Brano proposto »
********************
COSTANTEMENTE IN PRIMA LINEA

“L’amore che Cristo ha chiesto a Pietro – così Willebrands riassumeva nel 1989 alla Radio vaticana il senso del suo operare – non è circoscritto ad un gruppo, nemmeno alla Chiesa cattolica: tutti sono sue pecorelle. E perciò l’amore è rivolto a tutti i cristiani, e quest’amore chiede prima di tutto l’unità, perché è una grande sofferenza quando una famiglia è divisa.

In questo spirito io ho inteso il mio nuovo compito e l’ho svolto con tutto il cuore e con tutte le forze, spirituali e materiali, che Dio mi ha dato”.

Il suo curriculum, in un paese come l’Olanda, noto per l’alto senso della libertà religiosa e di un annuncio calato nel contesto delle moderne dinamiche culturali (si pensi all’esperienza, controversa, ma comunque significativa, del Catechismo olandese uscito nel 1966), è, fino ai primi anni Cinquanta, piuttosto lineare. Ordinato presbitero ventiquattrenne, studi filosofici all’Angelicum di Roma, cappellano della Begijnhof ad Amsterdam dal 1937 al 1940, è nominato docente di filosofia nel seminario di Warmond di cui, nel 1945, diverrà rettore.

I PRIMI IMPEGNI ECUMENICI

Qualche anno dopo la fine della guerra, la sua passione per l’unità trova una prima rappresentazione pubblica rilevante: è di allora, infatti, l’organizzazione in prima persona di una Conferenza cattolica europea per le questioni ecumeniche, di cui è subito segretario. Dietro all’originale progetto si cela un’ambizione evidente: abbattere i muri di secolare inimicizia e farsi organo di contatto tra i pionieri dell’ecumenismo in casa cattolica e il Consiglio ecumenico delle Chiese (Cec).

Nel 1958 l’episcopato olandese lo designa come delegato per le attività ecumeniche, e due anni dopo è lo stesso papa Giovanni XXIII a riconoscergli uno speciale carisma al riguardo, chiamandolo a Roma come segretario dell’appena costituito Segretariato per l’unità dei cristiani, che durante i lavori del Vaticano II, sotto la guida illuminata del card. Agostino Bea, si sarebbe occupato di predisporre i documenti sull’ecumenismo (Unitatis redintegratio), sulla libertà religiosa (Dignitatis humanae) e sui rapporti con le religioni non cristiane (Nostra aetate). Una rapida ascesa, quella di quell’organismo, nato appunto nel 1960 e dotato ai suoi esordi di uno statuto precario, che si trovò giocoforza a battersi con coraggio nella Curia romana per ritagliarsi un suo spazio.

GRANDE TESSITORE DELL’ECUMENISMO

A Willebrands spettano, di regola, le missioni più delicate: tocca a lui, ad esempio, il compito di leggere la memorabile dichiarazione solenne che, a Istanbul il 7 dicembre del 1965, cancella 911 anni di scomuniche reciproche fra il papato e il patriarcato ecumenico ortodosso. Tessitore equilibrato e capace, non è però un semplice collezionista di amicizie calibrate, né un puro negoziatore teologico, ma un credente sincero che ha deciso di assumere come caso serio il comandamento di Gesù ut unum sint.
********************
Materiale estratto »
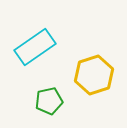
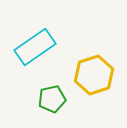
green pentagon: moved 3 px right, 2 px up
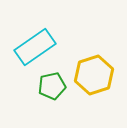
green pentagon: moved 13 px up
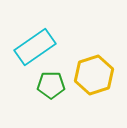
green pentagon: moved 1 px left, 1 px up; rotated 12 degrees clockwise
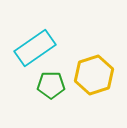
cyan rectangle: moved 1 px down
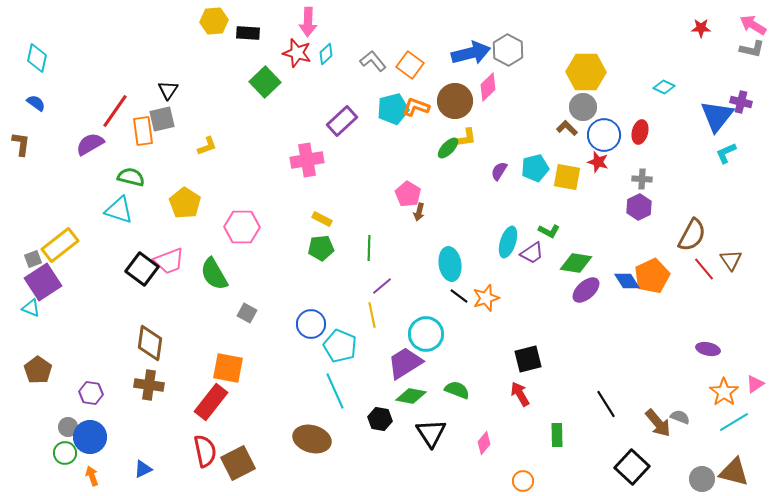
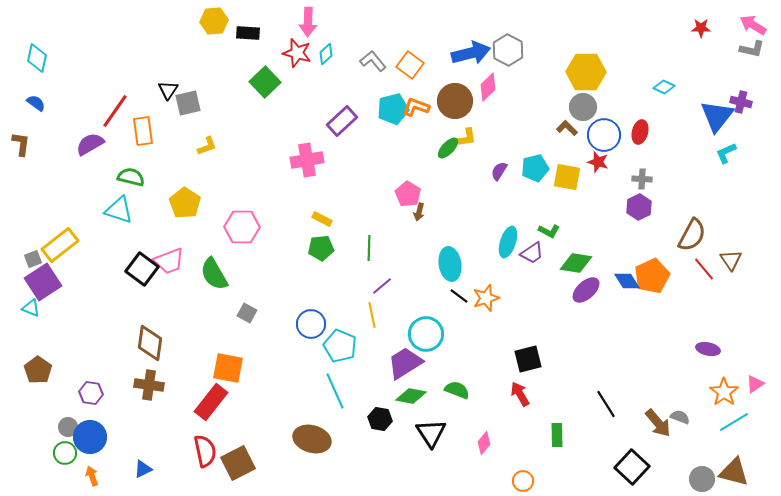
gray square at (162, 119): moved 26 px right, 16 px up
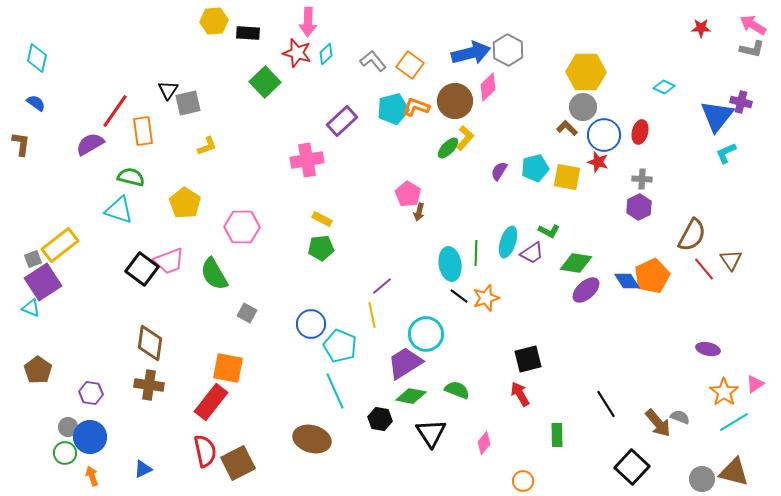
yellow L-shape at (465, 138): rotated 40 degrees counterclockwise
green line at (369, 248): moved 107 px right, 5 px down
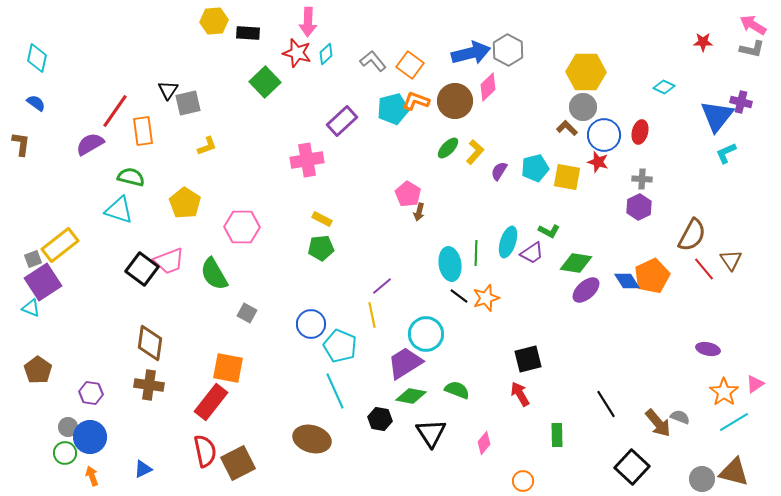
red star at (701, 28): moved 2 px right, 14 px down
orange L-shape at (416, 107): moved 6 px up
yellow L-shape at (465, 138): moved 10 px right, 14 px down
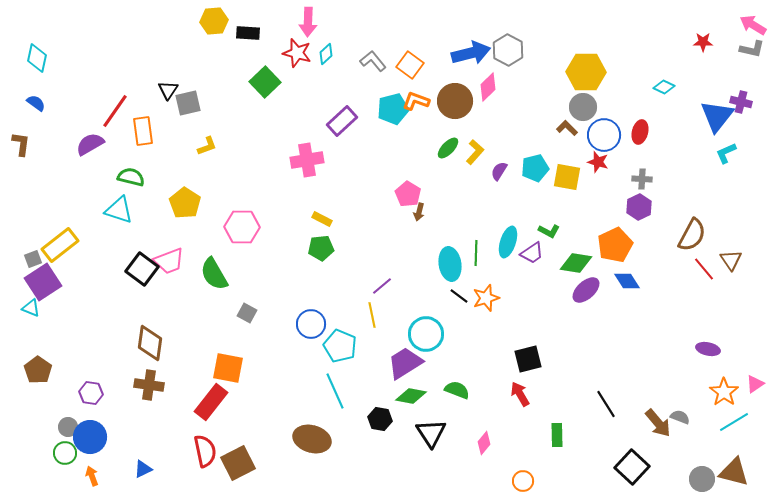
orange pentagon at (652, 276): moved 37 px left, 31 px up
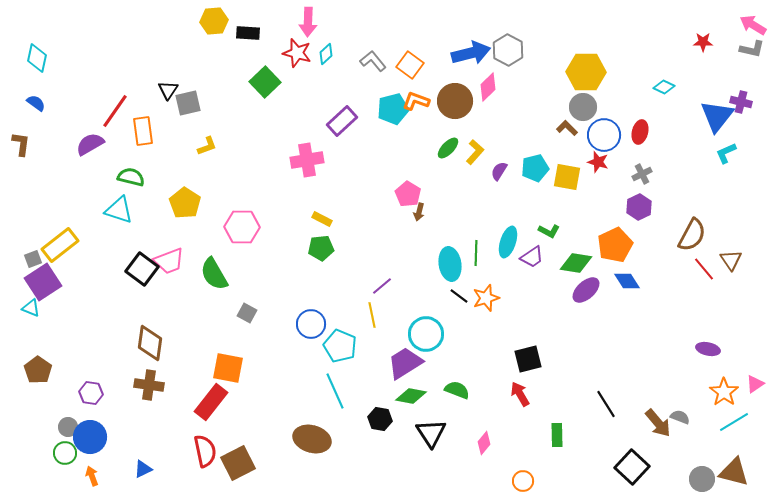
gray cross at (642, 179): moved 5 px up; rotated 30 degrees counterclockwise
purple trapezoid at (532, 253): moved 4 px down
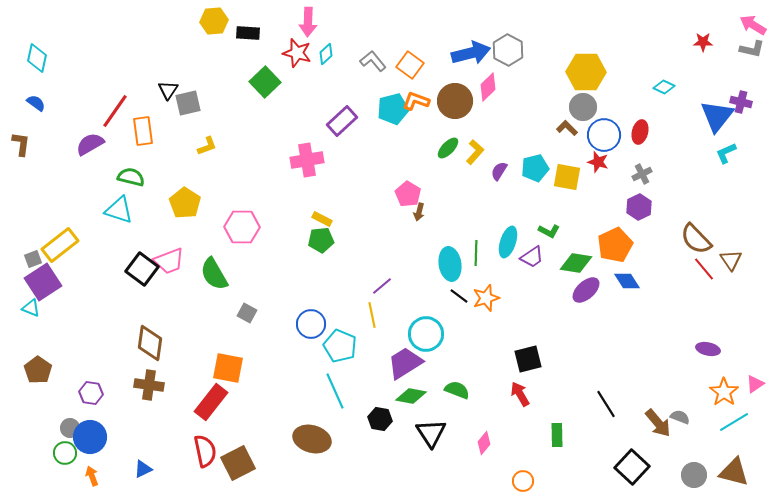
brown semicircle at (692, 235): moved 4 px right, 4 px down; rotated 108 degrees clockwise
green pentagon at (321, 248): moved 8 px up
gray circle at (68, 427): moved 2 px right, 1 px down
gray circle at (702, 479): moved 8 px left, 4 px up
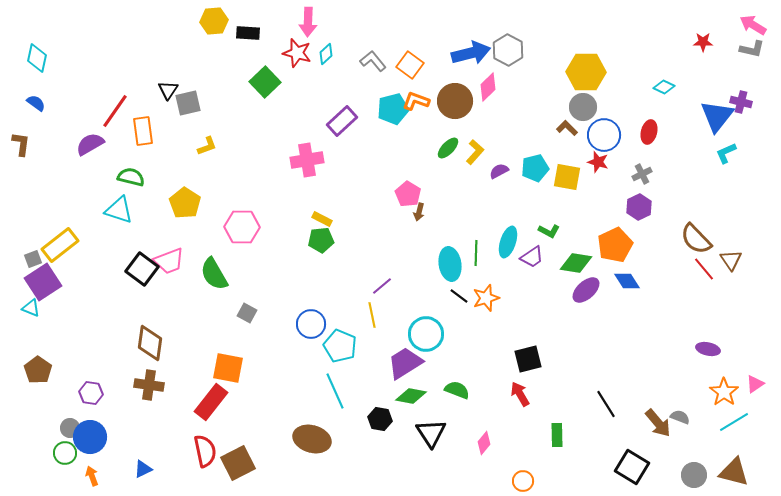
red ellipse at (640, 132): moved 9 px right
purple semicircle at (499, 171): rotated 30 degrees clockwise
black square at (632, 467): rotated 12 degrees counterclockwise
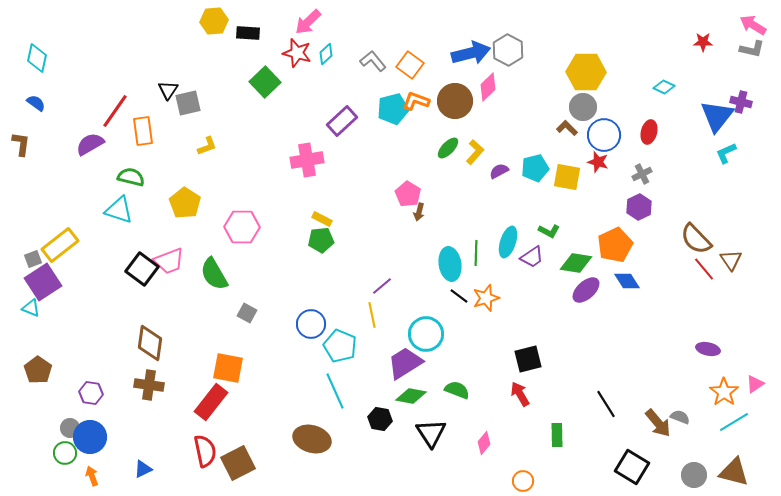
pink arrow at (308, 22): rotated 44 degrees clockwise
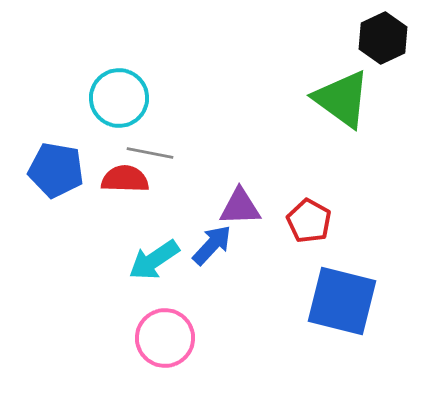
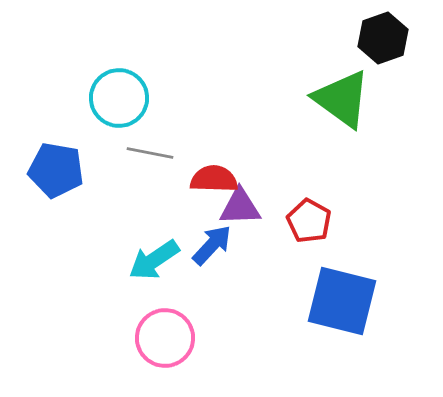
black hexagon: rotated 6 degrees clockwise
red semicircle: moved 89 px right
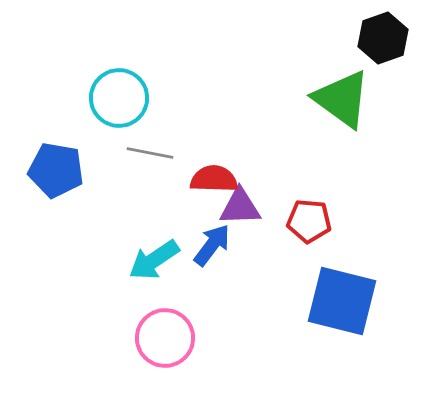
********************
Consegna » Trascrivi per favore, dal brano su Willebrands, il passo che comincia con "GRANDE TESSITORE DELL’ECUMENISMO" e prosegue fino a "ut unum sint." compreso. Per rispondere basta il brano, senza altre fonti.

Esercizio svolto »
GRANDE TESSITORE DELL’ECUMENISMO

A Willebrands spettano, di regola, le missioni più delicate: tocca a lui, ad esempio, il compito di leggere la memorabile dichiarazione solenne che, a Istanbul il 7 dicembre del 1965, cancella 911 anni di scomuniche reciproche fra il papato e il patriarcato ecumenico ortodosso. Tessitore equilibrato e capace, non è però un semplice collezionista di amicizie calibrate, né un puro negoziatore teologico, ma un credente sincero che ha deciso di assumere come caso serio il comandamento di Gesù ut unum sint.